Imports a certificate and the private key that was used to generate the certificate. This method will fail when the provided certificate does not match the domain of this XMPP service, or when the provided alias refers to an existing entry.

Parameters:

alias - the name (key) under which the certificate is to be stored in the store (cannot be null or empty).

pemCertificates - a PEM representation of the certificate or certificate chain (cannot be null or empty).

pemPrivateKey - a PEM representation of the private key (cannot be null or empty).
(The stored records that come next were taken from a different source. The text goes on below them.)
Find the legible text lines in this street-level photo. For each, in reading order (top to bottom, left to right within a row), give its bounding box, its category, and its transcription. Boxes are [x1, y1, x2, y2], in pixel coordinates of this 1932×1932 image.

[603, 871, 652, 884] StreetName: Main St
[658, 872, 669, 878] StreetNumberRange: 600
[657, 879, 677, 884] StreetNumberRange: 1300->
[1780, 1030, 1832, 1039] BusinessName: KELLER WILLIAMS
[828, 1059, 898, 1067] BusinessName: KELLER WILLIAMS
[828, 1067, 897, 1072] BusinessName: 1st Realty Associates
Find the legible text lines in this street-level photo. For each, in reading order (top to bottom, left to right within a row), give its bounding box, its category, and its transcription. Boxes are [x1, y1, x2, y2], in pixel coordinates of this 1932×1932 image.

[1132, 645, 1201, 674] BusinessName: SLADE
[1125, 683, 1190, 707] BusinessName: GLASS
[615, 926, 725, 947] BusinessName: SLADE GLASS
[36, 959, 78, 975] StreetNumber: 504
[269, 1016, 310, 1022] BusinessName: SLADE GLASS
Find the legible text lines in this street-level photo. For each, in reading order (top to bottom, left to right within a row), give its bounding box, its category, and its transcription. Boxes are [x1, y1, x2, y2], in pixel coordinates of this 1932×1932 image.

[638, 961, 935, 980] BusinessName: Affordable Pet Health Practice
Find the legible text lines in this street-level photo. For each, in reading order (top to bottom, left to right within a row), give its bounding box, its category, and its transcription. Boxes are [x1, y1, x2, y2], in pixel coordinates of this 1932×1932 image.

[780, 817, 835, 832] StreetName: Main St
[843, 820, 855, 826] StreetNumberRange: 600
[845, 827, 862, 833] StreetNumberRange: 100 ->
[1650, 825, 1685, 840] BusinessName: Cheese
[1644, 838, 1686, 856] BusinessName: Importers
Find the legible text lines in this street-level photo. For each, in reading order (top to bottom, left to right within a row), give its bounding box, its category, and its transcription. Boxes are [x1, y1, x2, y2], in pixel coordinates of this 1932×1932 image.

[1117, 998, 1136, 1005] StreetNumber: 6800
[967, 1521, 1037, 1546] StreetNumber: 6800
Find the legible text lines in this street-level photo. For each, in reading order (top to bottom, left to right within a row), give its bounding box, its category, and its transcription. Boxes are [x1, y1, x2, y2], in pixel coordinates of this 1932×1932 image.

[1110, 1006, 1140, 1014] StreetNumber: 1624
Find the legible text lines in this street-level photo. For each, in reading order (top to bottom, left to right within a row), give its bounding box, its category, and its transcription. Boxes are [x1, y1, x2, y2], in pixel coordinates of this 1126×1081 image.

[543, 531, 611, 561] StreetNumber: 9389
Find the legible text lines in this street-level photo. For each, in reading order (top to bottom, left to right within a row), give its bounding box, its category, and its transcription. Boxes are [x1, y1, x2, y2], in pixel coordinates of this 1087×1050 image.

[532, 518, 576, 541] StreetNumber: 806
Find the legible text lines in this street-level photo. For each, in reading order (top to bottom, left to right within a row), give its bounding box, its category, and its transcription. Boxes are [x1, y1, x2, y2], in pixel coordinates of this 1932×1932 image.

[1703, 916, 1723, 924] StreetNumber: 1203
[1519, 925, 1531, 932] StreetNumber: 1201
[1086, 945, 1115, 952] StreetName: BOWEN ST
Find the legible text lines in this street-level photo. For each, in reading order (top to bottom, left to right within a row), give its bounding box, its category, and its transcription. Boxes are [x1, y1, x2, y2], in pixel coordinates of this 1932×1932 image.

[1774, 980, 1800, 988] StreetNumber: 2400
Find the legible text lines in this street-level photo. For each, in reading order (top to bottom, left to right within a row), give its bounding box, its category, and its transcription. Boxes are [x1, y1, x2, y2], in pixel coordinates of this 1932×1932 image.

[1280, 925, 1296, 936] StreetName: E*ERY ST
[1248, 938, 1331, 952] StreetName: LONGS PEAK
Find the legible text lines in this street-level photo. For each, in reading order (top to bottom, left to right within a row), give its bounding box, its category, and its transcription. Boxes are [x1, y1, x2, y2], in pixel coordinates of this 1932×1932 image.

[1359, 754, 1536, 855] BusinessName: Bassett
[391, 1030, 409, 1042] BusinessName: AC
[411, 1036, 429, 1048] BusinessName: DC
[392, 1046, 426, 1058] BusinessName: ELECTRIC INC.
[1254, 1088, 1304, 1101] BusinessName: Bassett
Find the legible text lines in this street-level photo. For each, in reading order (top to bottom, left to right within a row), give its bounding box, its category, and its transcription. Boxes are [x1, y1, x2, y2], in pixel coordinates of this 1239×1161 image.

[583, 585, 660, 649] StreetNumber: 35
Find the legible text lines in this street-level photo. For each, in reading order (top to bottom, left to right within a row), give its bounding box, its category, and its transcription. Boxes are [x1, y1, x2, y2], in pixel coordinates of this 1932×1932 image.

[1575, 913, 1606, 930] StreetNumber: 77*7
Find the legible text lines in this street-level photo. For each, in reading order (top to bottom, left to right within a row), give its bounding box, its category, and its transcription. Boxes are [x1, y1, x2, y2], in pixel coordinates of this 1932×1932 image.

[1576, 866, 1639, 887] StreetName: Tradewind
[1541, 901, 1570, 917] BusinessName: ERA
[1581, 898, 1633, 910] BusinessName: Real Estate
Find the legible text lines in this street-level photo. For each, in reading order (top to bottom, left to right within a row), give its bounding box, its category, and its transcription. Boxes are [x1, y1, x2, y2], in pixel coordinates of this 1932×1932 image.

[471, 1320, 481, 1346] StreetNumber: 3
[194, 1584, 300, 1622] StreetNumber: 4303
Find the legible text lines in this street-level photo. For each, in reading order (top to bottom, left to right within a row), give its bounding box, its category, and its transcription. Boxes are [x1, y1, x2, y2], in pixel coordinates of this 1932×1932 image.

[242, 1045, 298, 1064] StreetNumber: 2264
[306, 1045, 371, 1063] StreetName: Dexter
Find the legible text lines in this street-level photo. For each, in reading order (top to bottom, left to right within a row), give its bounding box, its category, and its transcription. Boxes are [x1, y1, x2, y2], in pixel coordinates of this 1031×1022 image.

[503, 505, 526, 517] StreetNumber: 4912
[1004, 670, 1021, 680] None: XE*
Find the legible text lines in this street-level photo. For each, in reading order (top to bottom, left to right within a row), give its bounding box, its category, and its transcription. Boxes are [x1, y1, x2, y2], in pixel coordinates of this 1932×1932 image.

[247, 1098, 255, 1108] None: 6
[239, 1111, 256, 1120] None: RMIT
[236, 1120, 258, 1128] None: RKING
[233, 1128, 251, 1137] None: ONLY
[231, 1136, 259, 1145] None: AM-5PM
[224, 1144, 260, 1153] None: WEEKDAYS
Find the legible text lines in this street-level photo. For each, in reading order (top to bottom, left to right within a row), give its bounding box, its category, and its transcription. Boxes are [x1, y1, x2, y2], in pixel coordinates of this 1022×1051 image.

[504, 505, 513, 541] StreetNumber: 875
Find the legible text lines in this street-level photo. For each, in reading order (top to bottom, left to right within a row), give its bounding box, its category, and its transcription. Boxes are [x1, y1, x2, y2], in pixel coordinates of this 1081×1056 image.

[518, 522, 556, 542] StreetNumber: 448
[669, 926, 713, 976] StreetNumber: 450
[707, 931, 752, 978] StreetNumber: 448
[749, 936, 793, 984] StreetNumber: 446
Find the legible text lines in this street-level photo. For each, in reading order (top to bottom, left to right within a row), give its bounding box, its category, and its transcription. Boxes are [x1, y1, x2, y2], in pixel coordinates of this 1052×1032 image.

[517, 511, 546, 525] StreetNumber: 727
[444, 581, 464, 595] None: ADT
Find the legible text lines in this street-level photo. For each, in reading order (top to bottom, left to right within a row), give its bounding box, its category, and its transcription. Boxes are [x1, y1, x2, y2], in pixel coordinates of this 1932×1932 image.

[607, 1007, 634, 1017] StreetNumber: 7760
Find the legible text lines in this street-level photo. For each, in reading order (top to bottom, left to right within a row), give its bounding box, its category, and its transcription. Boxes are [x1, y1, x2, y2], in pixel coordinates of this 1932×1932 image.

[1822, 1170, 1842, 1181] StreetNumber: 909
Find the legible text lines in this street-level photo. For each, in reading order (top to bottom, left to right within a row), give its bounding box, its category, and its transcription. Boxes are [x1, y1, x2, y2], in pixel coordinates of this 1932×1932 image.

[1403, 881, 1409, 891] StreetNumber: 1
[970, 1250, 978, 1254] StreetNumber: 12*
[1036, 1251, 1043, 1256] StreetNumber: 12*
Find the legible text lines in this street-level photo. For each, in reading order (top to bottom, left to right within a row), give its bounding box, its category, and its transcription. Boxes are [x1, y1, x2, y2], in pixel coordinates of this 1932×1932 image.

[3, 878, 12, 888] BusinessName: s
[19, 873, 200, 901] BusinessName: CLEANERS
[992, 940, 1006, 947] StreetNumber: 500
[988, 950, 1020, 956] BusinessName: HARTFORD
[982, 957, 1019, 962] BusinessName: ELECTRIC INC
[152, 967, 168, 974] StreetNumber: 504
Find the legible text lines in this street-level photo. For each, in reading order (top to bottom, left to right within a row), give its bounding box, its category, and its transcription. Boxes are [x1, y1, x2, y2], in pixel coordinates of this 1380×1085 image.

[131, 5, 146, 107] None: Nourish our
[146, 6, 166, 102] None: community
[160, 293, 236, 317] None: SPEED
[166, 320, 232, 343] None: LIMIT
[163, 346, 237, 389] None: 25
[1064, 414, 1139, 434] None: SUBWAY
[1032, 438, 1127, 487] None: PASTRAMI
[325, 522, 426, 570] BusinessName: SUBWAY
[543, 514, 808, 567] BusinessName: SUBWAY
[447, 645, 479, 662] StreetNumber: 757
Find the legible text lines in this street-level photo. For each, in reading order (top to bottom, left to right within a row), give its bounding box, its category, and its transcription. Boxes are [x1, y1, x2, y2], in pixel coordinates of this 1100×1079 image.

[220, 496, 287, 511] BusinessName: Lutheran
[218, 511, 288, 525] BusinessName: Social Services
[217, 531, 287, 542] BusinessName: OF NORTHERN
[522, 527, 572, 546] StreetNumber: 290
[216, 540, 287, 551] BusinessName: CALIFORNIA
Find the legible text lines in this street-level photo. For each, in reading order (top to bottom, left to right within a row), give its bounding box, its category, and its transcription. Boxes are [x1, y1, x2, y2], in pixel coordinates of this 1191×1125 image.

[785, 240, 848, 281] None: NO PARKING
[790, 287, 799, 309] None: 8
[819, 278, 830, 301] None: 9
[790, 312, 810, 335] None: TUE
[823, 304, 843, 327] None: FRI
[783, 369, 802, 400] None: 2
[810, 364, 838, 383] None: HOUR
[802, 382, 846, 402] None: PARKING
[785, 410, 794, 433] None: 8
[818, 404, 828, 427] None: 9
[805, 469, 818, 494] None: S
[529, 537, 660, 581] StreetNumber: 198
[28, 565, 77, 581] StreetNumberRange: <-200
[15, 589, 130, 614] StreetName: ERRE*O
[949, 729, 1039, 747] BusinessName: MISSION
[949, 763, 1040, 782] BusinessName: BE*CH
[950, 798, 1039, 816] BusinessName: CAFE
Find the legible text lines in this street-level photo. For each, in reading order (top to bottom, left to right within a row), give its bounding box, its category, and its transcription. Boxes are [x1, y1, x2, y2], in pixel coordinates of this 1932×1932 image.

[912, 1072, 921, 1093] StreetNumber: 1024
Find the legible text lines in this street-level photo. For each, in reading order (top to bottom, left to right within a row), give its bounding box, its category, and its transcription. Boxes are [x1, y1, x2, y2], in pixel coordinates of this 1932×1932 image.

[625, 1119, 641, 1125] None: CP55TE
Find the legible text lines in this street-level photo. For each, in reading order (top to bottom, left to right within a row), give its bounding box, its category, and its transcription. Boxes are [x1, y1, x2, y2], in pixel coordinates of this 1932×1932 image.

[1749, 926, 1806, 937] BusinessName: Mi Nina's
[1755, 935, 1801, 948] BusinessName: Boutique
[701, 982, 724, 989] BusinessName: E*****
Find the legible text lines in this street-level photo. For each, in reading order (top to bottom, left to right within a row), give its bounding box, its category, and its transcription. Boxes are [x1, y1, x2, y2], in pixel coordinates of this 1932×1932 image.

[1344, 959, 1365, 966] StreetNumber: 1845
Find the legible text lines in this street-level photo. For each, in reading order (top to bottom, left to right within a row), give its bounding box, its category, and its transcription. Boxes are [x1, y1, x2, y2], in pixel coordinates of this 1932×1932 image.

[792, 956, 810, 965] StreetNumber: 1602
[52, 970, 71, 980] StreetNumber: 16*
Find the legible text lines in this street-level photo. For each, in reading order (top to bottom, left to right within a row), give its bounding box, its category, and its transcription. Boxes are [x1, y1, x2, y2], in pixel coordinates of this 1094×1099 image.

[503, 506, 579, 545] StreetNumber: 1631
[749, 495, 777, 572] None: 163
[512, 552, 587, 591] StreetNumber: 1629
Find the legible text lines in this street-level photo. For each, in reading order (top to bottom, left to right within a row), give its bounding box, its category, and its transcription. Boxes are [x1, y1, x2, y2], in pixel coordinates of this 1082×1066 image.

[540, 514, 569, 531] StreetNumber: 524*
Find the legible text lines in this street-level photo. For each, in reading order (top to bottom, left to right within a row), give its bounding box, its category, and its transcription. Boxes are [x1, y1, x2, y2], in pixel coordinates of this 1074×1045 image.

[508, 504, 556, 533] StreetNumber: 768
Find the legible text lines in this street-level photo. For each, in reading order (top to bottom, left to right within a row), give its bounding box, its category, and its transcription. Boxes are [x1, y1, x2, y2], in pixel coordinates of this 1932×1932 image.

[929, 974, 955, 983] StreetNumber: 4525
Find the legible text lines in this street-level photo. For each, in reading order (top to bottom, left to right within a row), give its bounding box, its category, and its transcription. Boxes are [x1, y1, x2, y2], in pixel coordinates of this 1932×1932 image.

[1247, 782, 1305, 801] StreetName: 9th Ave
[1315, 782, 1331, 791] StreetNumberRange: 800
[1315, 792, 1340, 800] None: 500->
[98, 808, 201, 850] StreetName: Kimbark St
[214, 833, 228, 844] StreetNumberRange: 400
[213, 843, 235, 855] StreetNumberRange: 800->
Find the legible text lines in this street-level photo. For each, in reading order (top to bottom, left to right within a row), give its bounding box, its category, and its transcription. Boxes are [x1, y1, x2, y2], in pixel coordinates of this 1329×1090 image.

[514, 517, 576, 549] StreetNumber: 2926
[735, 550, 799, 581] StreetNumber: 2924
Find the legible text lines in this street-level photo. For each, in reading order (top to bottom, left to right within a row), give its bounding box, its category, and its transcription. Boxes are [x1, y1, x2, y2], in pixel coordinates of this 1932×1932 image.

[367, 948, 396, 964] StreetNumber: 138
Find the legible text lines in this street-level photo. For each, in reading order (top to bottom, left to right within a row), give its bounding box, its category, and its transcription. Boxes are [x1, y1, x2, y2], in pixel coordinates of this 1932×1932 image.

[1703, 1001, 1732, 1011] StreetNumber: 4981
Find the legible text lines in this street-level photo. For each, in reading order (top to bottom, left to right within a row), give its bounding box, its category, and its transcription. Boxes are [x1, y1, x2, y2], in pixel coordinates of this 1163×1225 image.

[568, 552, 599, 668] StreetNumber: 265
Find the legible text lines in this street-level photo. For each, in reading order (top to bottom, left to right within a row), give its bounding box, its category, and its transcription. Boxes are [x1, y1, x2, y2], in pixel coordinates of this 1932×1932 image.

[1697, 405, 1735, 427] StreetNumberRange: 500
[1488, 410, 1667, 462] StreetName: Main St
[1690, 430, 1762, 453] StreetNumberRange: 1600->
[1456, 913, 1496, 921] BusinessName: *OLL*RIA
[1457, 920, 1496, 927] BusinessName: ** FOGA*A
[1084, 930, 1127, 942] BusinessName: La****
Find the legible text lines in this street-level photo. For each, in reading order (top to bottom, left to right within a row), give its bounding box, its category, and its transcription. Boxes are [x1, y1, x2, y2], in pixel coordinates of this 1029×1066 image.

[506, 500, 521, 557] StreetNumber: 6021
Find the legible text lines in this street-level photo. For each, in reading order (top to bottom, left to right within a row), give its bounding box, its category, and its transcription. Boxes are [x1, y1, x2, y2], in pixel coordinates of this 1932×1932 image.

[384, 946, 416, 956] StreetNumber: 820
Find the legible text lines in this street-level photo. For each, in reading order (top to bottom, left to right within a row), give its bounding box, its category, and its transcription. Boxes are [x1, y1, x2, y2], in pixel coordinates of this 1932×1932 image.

passPhrase - optional pass phrase (must be present if the private key is encrypted).

Throws:

CertificateStoreConfigException

ensureDomainCertificates

public void ensureDomainCertificates(String... algorithms)
                              throws CertificateStoreConfigException

Adds a self-signed certificate for the domain of this XMPP service when no certificate for the domain (of the provided algorithm) was found. This method is a thread-safe equivalent of:

   for ( String algorithm : algorithms ) {
     if ( !containsDomainCertificate( algorithm ) ) {
        addSelfSignedDomainCertificate( algorithm );
     }
   }
 

Parameters:

algorithms - The algorithms for which to verify / add a domain certificate.

Throws:

CertificateStoreConfigException

containsDomainCertificate

public boolean containsDomainCertificate(String algorithm)
                                  throws CertificateStoreConfigException

Checks if the store contains a certificate of a particular algorithm that matches the domain of this XMPP service. This method will not distinguish between self-signed and non-self-signed certificates.

Throws:

CertificateStoreConfigException

addSelfSignedDomainCertificate

public void addSelfSignedDomainCertificate(String algorithm)
                                    throws CertificateStoreConfigException

Populates the key store with a self-signed certificate for the domain of this XMPP service.

Throws:

CertificateStoreConfigException

generateKeyPair

protected static KeyPair generateKeyPair(String algorithm,
                      int keySize)
                                  throws GeneralSecurityException

Returns a new public & private key with the specified algorithm (e.g. DSA, RSA, etc.).

Parameters:

algorithm - DSA, RSA, etc.

keySize - the desired key size. This is an algorithm-specific metric, such as modulus length, specified in number of bits.

Returns:

a new public & private key with the specified algorithm (e.g. DSA, RSA, etc.).

Throws:

GeneralSecurityException

isForThisDomain

public static boolean isForThisDomain(X509Certificate certificate)

Verifies that the subject of the certificate matches the domain of this XMPP service.

Parameters:

certificate - The certificate to verify (cannot be null)

Returns:

true when the certificate subject is this domain, otherwise false.